Please write out the lines below, from the first one through the line that contains "family: Corvidae", copying each one without any change.

* **Records from a collection**:
%%
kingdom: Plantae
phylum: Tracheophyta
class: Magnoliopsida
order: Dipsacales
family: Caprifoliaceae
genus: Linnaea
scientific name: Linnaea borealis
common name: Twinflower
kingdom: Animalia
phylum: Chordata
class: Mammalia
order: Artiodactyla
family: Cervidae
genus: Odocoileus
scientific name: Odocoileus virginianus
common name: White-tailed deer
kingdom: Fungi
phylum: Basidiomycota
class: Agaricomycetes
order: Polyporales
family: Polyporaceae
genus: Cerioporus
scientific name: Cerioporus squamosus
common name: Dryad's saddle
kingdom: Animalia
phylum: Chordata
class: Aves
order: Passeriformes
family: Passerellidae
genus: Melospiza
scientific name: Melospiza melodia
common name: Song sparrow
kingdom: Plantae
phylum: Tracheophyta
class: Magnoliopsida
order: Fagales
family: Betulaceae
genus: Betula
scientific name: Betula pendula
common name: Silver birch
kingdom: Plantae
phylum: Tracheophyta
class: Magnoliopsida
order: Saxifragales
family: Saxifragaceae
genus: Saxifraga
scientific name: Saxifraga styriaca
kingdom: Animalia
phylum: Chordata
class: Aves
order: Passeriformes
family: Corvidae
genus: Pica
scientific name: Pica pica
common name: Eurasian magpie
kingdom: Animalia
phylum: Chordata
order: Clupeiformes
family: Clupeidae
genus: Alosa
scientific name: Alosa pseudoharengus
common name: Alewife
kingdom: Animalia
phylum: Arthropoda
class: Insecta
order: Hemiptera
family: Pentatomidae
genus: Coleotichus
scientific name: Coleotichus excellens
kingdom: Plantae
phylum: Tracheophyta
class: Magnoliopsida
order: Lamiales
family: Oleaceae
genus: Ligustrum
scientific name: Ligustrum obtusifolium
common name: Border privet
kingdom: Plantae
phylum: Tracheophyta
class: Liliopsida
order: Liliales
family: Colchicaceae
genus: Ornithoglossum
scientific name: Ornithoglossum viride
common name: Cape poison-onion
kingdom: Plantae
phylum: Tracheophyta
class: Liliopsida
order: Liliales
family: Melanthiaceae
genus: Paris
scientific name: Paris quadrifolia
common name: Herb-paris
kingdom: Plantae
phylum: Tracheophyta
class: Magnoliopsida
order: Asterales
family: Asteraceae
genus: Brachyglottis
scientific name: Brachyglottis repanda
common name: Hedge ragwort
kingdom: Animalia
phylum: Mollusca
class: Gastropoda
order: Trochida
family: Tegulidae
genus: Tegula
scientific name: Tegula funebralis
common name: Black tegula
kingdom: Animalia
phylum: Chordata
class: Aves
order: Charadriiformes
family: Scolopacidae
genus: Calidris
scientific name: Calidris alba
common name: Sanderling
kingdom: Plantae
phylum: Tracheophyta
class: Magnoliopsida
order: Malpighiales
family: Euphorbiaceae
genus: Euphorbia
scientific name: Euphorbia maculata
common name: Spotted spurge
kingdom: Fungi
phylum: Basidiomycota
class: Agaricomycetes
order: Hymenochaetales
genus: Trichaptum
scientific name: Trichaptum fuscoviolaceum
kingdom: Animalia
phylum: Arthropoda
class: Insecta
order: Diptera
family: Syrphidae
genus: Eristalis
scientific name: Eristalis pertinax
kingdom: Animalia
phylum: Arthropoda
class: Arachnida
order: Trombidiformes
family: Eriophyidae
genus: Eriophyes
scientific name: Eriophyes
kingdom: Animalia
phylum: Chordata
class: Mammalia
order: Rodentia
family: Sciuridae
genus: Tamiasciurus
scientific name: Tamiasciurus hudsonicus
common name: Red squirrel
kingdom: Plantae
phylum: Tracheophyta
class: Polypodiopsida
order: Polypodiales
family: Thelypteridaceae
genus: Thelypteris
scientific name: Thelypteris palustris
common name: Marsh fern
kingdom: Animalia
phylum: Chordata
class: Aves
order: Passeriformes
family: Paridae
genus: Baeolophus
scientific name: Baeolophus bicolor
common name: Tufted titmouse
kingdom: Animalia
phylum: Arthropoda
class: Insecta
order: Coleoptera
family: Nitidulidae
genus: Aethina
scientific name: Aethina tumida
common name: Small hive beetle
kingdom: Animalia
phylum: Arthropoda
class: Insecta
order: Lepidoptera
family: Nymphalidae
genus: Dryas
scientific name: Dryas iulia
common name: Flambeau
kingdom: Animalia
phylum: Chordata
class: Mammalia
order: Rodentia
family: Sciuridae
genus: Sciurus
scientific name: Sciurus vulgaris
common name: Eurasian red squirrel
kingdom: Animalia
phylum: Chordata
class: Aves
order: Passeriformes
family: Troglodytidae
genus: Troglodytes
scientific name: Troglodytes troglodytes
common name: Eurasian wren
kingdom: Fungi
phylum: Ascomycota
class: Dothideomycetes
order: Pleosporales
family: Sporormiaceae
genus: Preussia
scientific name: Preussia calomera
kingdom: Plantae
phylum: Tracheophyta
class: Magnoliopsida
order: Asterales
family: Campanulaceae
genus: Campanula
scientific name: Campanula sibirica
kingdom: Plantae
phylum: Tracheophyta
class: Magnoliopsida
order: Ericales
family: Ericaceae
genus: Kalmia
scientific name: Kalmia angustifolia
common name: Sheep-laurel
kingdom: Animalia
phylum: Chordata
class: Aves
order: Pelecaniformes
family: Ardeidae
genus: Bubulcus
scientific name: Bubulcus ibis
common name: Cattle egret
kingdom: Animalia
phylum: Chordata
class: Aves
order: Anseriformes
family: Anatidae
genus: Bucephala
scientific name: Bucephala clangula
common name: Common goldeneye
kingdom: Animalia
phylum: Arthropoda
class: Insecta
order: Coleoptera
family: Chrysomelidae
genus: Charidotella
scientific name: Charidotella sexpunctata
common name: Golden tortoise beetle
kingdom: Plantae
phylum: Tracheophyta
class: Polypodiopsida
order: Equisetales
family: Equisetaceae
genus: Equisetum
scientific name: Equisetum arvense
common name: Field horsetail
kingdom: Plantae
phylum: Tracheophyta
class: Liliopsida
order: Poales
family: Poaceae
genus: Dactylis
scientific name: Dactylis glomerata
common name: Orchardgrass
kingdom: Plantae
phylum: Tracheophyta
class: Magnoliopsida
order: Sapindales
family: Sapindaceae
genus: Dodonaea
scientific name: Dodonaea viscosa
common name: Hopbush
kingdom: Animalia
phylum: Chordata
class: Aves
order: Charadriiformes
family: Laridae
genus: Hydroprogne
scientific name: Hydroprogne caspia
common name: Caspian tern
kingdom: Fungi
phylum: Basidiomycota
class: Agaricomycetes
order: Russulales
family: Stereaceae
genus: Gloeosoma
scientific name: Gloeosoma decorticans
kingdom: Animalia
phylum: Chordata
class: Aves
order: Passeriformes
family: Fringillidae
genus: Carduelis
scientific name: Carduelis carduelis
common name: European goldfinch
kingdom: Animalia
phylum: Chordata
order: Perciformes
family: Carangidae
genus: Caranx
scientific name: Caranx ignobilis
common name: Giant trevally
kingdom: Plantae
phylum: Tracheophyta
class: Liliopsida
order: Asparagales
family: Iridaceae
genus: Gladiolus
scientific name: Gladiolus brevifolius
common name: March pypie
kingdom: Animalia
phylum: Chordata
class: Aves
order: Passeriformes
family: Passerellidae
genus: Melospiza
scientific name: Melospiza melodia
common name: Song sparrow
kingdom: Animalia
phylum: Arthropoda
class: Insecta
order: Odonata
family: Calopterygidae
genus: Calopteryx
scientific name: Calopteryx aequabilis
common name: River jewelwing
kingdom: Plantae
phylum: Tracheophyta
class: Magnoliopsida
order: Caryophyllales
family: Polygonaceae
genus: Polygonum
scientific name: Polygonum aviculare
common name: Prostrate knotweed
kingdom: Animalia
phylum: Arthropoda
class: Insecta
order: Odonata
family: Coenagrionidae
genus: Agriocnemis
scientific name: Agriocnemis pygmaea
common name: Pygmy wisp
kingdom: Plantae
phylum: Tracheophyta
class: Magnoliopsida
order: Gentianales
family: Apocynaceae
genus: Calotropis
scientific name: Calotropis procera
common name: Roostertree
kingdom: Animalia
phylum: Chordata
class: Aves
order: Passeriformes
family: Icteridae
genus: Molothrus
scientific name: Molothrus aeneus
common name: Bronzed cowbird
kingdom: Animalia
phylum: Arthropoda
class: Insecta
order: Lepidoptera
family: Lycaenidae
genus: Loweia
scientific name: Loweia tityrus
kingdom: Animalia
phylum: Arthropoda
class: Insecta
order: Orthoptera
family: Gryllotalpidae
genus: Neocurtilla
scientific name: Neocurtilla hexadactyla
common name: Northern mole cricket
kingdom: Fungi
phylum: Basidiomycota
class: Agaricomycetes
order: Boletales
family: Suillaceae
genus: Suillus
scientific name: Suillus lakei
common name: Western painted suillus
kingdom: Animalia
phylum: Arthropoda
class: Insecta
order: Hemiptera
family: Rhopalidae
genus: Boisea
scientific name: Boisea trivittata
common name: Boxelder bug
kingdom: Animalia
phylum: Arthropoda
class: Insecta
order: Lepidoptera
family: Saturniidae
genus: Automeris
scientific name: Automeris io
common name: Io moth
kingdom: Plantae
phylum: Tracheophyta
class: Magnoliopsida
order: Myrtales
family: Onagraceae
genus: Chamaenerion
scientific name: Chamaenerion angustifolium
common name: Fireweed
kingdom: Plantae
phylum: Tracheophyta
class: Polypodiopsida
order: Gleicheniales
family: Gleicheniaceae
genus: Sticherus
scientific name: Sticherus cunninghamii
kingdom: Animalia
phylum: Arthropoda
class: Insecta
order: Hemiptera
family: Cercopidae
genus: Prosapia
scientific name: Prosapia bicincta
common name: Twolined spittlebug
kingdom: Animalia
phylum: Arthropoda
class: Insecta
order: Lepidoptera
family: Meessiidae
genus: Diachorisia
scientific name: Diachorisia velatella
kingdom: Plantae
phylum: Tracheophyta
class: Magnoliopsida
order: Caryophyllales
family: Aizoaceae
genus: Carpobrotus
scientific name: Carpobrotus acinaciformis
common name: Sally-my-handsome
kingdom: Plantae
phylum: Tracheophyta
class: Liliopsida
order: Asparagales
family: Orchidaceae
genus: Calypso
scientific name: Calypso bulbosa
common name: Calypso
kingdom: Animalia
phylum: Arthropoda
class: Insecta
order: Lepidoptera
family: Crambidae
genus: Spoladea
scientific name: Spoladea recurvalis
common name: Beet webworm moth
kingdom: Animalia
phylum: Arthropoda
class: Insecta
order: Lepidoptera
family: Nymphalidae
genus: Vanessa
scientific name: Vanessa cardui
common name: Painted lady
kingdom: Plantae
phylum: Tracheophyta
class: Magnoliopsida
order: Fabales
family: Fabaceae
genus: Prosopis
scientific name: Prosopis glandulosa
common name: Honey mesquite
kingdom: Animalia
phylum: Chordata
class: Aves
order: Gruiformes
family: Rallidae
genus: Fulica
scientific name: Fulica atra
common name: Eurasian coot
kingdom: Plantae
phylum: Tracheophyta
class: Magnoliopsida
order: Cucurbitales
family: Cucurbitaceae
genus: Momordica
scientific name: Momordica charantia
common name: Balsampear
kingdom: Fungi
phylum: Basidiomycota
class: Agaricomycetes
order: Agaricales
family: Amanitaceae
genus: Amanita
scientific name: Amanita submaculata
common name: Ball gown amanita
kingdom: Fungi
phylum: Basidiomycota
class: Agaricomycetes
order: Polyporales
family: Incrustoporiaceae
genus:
%%
* **Written answer**:
kingdom: Plantae
phylum: Tracheophyta
class: Magnoliopsida
order: Dipsacales
family: Caprifoliaceae
genus: Linnaea
scientific name: Linnaea borealis
common name: Twinflower
kingdom: Animalia
phylum: Chordata
class: Mammalia
order: Artiodactyla
family: Cervidae
genus: Odocoileus
scientific name: Odocoileus virginianus
common name: White-tailed deer
kingdom: Fungi
phylum: Basidiomycota
class: Agaricomycetes
order: Polyporales
family: Polyporaceae
genus: Cerioporus
scientific name: Cerioporus squamosus
common name: Dryad's saddle
kingdom: Animalia
phylum: Chordata
class: Aves
order: Passeriformes
family: Passerellidae
genus: Melospiza
scientific name: Melospiza melodia
common name: Song sparrow
kingdom: Plantae
phylum: Tracheophyta
class: Magnoliopsida
order: Fagales
family: Betulaceae
genus: Betula
scientific name: Betula pendula
common name: Silver birch
kingdom: Plantae
phylum: Tracheophyta
class: Magnoliopsida
order: Saxifragales
family: Saxifragaceae
genus: Saxifraga
scientific name: Saxifraga styriaca
kingdom: Animalia
phylum: Chordata
class: Aves
order: Passeriformes
family: Corvidae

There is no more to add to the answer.